Para o autor, para que haja o bem-estar humano é necessário que as pessoas não se atenham apenas a uma opinião, por exemplo, acerca de assuntos religiosos, morais e políticos, mas sim busquem ouvir todas as partes e procurem a possível parcela de verdade contida em cada uma delas. Para Mill, “raramente, ou nunca”, uma opinião é a “verdade inteira”, isto é, tem apenas parte da verdade; com isso, assumir apenas uma opinião seria negar as possíveis outras partes da verdade contidas em outras opiniões.
Para Mill, a liberdade de cada indivíduo deve ser assegurada, a fim de que todos possam expressar as suas opiniões, mas esta liberdade envolve limites, pois não pode lesar os mesmos direitos à liberdade de opinião de outras pessoas. A subjectividade individual deve ser reconhecida, apesar dos possíveis modos comuns de pensamento. A pessoa tem o direito a ter uma opinião contrária à maioria, mesmo que a manifestação desta opinião pessoal possa gerar conflitos. Embora a espontaneidade não seja vista com bons olhos pela “maioria dos reformadores sociais e morais” - por a consideram perigosa -, é necessária para a própria formação do pensamento colectivo, segundo Mill. É necessário estimular e cultivar a individualidade, pois tendo mais valor para o indivíduo, acaba tendo mais valor para toda a sociedade.
O autor dá o exemplo das pessoas que a partir das suas concepções individuais assumiram atitudes e tomaram posições diferentes da grande maioria, e que por isso foram excluídas e rotuladas de “extravagantes e excêntricas” pela opinião comum. Mas, segundo Mill, para que haja desenvolvimento humano e progresso é necessário que haja tal individualidade e, assim, a respectiva liberdade de expressão.
Até onde vai a liberdade do indivíduo em relação à sociedade? Onde começa a autoridade da sociedade sobre o indivíduo?

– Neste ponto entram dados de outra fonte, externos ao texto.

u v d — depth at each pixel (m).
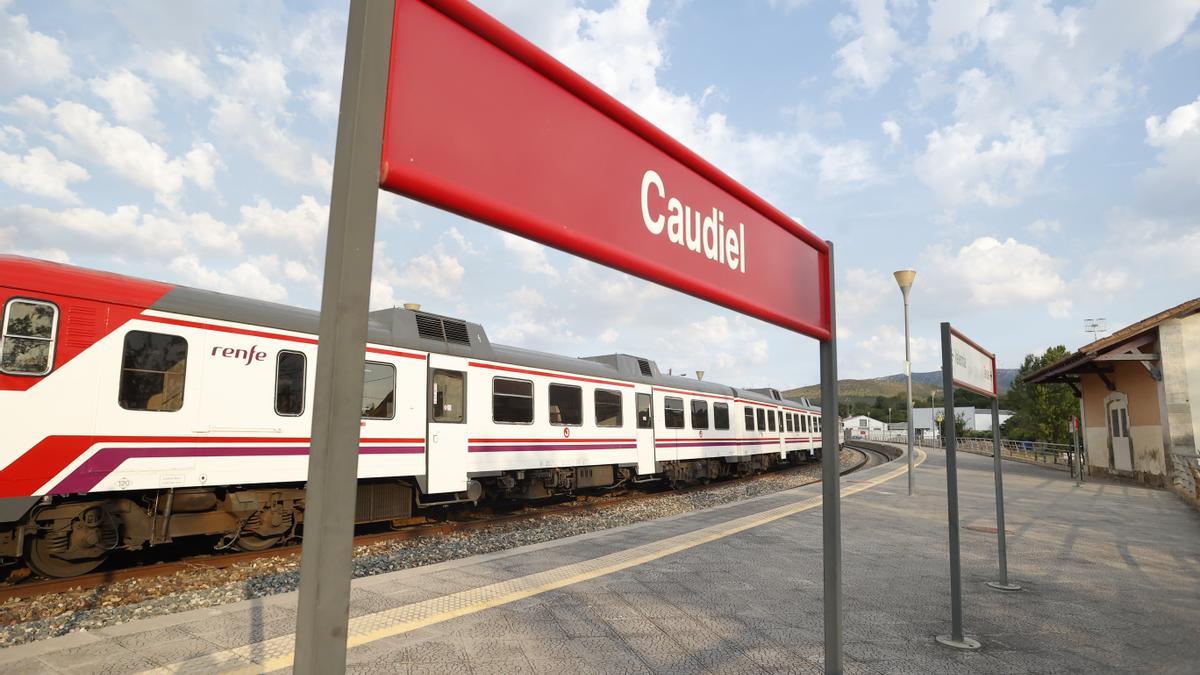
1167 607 5.12
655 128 1.56
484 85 1.15
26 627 5.46
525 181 1.21
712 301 1.80
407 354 10.49
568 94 1.34
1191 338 16.38
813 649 4.08
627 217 1.48
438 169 1.05
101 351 7.05
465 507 14.02
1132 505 12.29
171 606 6.15
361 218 0.94
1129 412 18.84
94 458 6.89
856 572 6.29
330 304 0.92
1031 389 51.91
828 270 2.51
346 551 0.93
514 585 5.68
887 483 16.55
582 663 3.85
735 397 22.38
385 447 9.95
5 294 6.46
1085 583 5.91
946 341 4.31
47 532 6.92
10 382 6.42
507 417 12.35
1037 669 3.78
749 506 11.60
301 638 0.90
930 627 4.57
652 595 5.38
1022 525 9.55
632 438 16.12
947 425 4.34
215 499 8.23
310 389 8.95
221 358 8.05
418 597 5.28
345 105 0.96
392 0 1.01
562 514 12.66
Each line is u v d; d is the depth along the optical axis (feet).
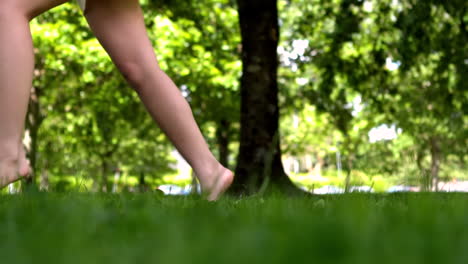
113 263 2.74
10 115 9.27
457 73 40.83
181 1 48.62
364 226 3.77
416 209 5.24
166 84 10.52
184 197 9.58
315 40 50.47
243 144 30.99
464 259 2.58
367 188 11.13
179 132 10.46
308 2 55.06
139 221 4.91
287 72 60.90
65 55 48.80
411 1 36.24
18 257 2.96
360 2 38.14
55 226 4.71
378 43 45.24
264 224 4.71
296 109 62.64
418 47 38.47
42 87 57.72
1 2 9.48
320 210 6.45
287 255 2.66
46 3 9.76
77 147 67.05
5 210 6.21
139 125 65.10
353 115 56.03
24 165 9.48
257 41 31.35
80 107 62.80
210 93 55.88
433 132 68.74
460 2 35.55
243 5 31.60
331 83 42.80
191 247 2.87
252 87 31.19
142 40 10.60
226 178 10.43
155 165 94.94
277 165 30.48
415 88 53.88
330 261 2.64
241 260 2.61
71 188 11.16
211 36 54.08
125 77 10.61
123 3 10.54
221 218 5.44
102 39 10.57
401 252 2.71
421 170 12.26
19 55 9.29
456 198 9.03
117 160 86.02
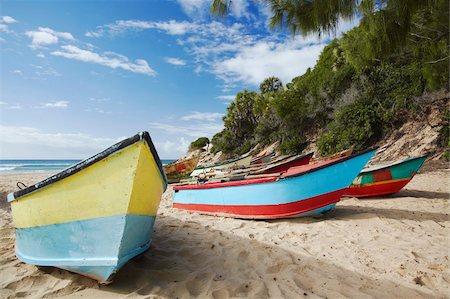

Conforme Mill, o indivíduo é livre até que sua liberdade interfira na liberdade de outro (ou seja, ela não pode ser nociva). A liberdade de expressão e de opinião deve servir para o bem-estar comum (princípio da utilidade). Quando a liberdade não fere a de outros, deve ser assegurada por lei, quando causa danos ao bem comum, então, deve ser limitada pela sociedade ou pelo Estado.
Mas, o mesmo pode ser dito com relação à liberdade de imprensa? Até que ponto a liberdade de imprensa interfere na liberdade do indivíduo? Será que cabe ao Estado ou à sociedade intervir na liberdade de expressão e/ou de imprensa? Também na questão da liberdade de propaganda, por exemplo sobre as bebidas alcoólicas e o tabaco, ou no que se pode ou não comprar? Sim, essas são questões que podem exigir distintas interferências do Estado ou da sociedade.
Para Mill, deve-se ter cuidado para não violar a liberdade individual, sobretudo na esfera privada, mas, quando essa liberdade se torna pública, afectando os outros indivíduos, o Estado deve exercer um “controle vigilante”.
Mill afirma que “o valor de um Estado, afinal de contas, é o valor dos indivíduos que o constituem. O mal começa quando os governantes trocam os interesses da sociedade pelos seus."